Task statement →
Rewrite the data below so that every "新築一戸建て" becomes "中古一戸建て", and leave everything else unchanged.

Material provided →

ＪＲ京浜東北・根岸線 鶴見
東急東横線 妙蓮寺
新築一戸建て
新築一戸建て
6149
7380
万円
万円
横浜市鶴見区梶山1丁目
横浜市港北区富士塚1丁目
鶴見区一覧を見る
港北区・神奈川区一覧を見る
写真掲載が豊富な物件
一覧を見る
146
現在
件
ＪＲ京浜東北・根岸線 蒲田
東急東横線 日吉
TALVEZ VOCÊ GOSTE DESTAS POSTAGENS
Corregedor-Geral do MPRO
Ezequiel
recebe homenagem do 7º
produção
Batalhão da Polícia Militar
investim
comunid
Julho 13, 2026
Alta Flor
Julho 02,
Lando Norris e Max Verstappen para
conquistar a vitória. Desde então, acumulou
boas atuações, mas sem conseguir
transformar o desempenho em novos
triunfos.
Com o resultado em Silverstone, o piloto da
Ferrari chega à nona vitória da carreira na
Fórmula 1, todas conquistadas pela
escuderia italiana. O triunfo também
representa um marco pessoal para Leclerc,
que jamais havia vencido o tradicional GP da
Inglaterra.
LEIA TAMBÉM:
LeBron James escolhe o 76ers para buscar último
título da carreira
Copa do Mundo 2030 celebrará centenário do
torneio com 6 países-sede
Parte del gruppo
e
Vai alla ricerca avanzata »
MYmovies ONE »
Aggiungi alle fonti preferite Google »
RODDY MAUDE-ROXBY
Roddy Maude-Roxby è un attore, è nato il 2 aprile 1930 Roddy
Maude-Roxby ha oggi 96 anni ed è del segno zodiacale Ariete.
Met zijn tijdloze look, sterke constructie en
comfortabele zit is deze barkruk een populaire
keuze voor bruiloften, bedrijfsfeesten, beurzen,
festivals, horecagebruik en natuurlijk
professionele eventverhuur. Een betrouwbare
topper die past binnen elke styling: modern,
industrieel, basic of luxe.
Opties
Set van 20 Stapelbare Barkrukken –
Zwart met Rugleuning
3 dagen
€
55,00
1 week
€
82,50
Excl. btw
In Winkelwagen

Answer box →
ＪＲ京浜東北・根岸線 鶴見
東急東横線 妙蓮寺
中古一戸建て
中古一戸建て
6149
7380
万円
万円
横浜市鶴見区梶山1丁目
横浜市港北区富士塚1丁目
鶴見区一覧を見る
港北区・神奈川区一覧を見る
写真掲載が豊富な物件
一覧を見る
146
現在
件
ＪＲ京浜東北・根岸線 蒲田
東急東横線 日吉
TALVEZ VOCÊ GOSTE DESTAS POSTAGENS
Corregedor-Geral do MPRO
Ezequiel
recebe homenagem do 7º
produção
Batalhão da Polícia Militar
investim
comunid
Julho 13, 2026
Alta Flor
Julho 02,
Lando Norris e Max Verstappen para
conquistar a vitória. Desde então, acumulou
boas atuações, mas sem conseguir
transformar o desempenho em novos
triunfos.
Com o resultado em Silverstone, o piloto da
Ferrari chega à nona vitória da carreira na
Fórmula 1, todas conquistadas pela
escuderia italiana. O triunfo também
representa um marco pessoal para Leclerc,
que jamais havia vencido o tradicional GP da
Inglaterra.
LEIA TAMBÉM:
LeBron James escolhe o 76ers para buscar último
título da carreira
Copa do Mundo 2030 celebrará centenário do
torneio com 6 países-sede
Parte del gruppo
e
Vai alla ricerca avanzata »
MYmovies ONE »
Aggiungi alle fonti preferite Google »
RODDY MAUDE-ROXBY
Roddy Maude-Roxby è un attore, è nato il 2 aprile 1930 Roddy
Maude-Roxby ha oggi 96 anni ed è del segno zodiacale Ariete.
Met zijn tijdloze look, sterke constructie en
comfortabele zit is deze barkruk een populaire
keuze voor bruiloften, bedrijfsfeesten, beurzen,
festivals, horecagebruik en natuurlijk
professionele eventverhuur. Een betrouwbare
topper die past binnen elke styling: modern,
industrieel, basic of luxe.
Opties
Set van 20 Stapelbare Barkrukken –
Zwart met Rugleuning
3 dagen
€
55,00
1 week
€
82,50
Excl. btw
In Winkelwagen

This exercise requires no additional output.